4. THAT UNNAMED WITCH from Beauty and the Beast
Remember that super cool intro where an enchantress beast-ifies the prince for being a f*ckboi? We completely forget all about the witch when Belle’s all like “Bonjour! Books! My dad is clinically insane, but I Iove him! Gaston, get the f*ck away from me!” We mistakenly believe that Belle’s actions thrust her into a weird, fairytale-type situation at the enchanted castle. Truth is, if The Beast had just been The Prince, there’s no way he would have trapped Belle inside his castle until she loved him. At least I hope not.
Anyway, due to the witch’s spell, the Beast was angsty and cursed and ripe for a fairytale ending. Somehow, Belle came to love him, and we’re like YAY Belle, you saw him for what’s inside (although he looked pretty sexy as a beast tbh). However, none of this would have happened if that enchantress had just shrugged and been like “Ok, a**hole, I’m going to try the castle down the road.”
5. ALL REFLECTIVE SURFACES IN THE VICINITY from Mulan
Alright, I’ll be the one to say it: if it wasn’t for the reflective surfaces in Mulan’s immediate line of sight, that girl never would have noticed the disparity between her physical appearance and her immortal soul.

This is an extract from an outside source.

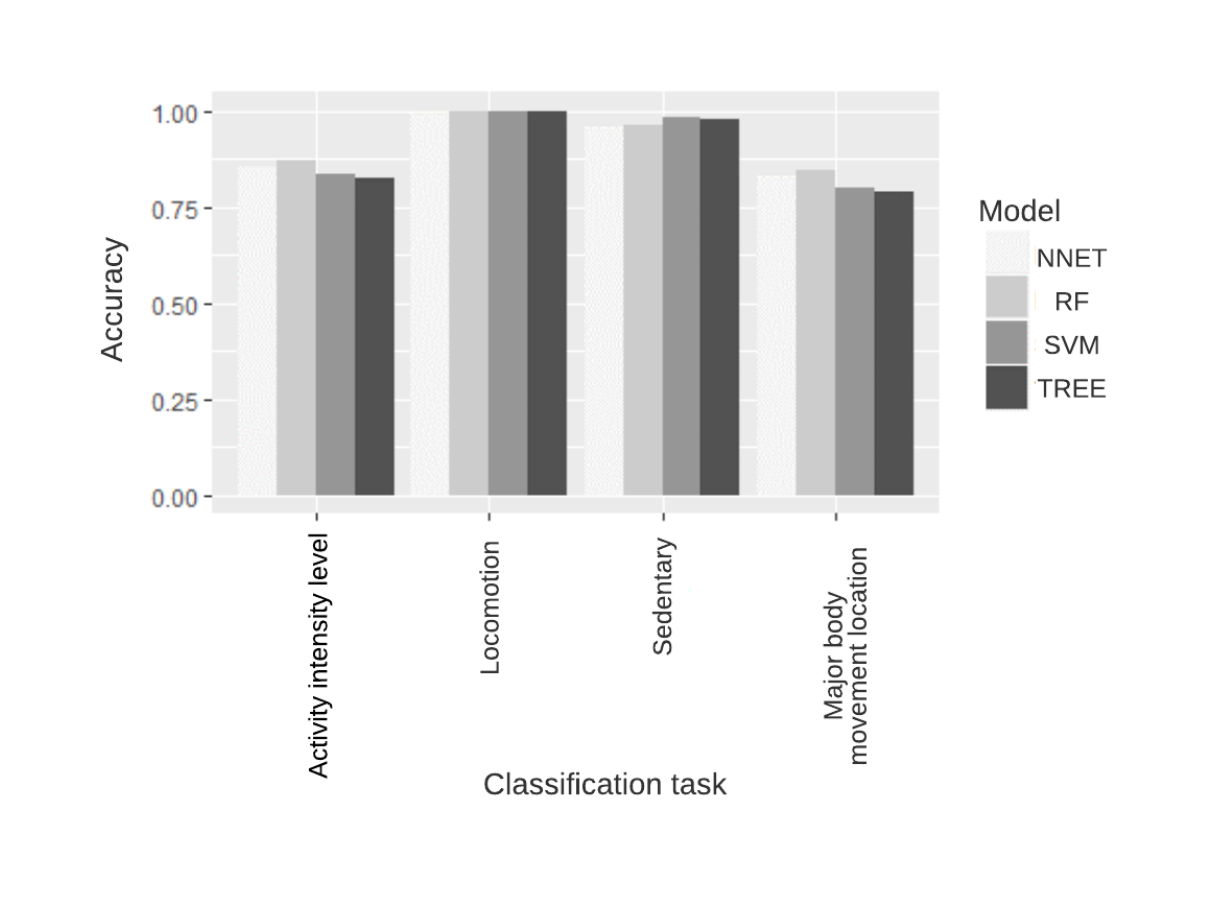
Figure 11. Performance of 4 classifier models in activity type classification tasks in terms of accuracy. NNET: neural networks model; RF: random forest model; SVM: support vector machines model, TREE: decision trees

In a world without mirrors (or water and daggers that act uncannily like mirrors), Mulan would have been forced into a loveless, disappointing marriage while the Chinese dynasty crumbled and her aging father died in a pointless war. Shout out to the mirrors, because you turned a bride-to-be into a country-saving, gender-empowering, short-hair-repping warrior.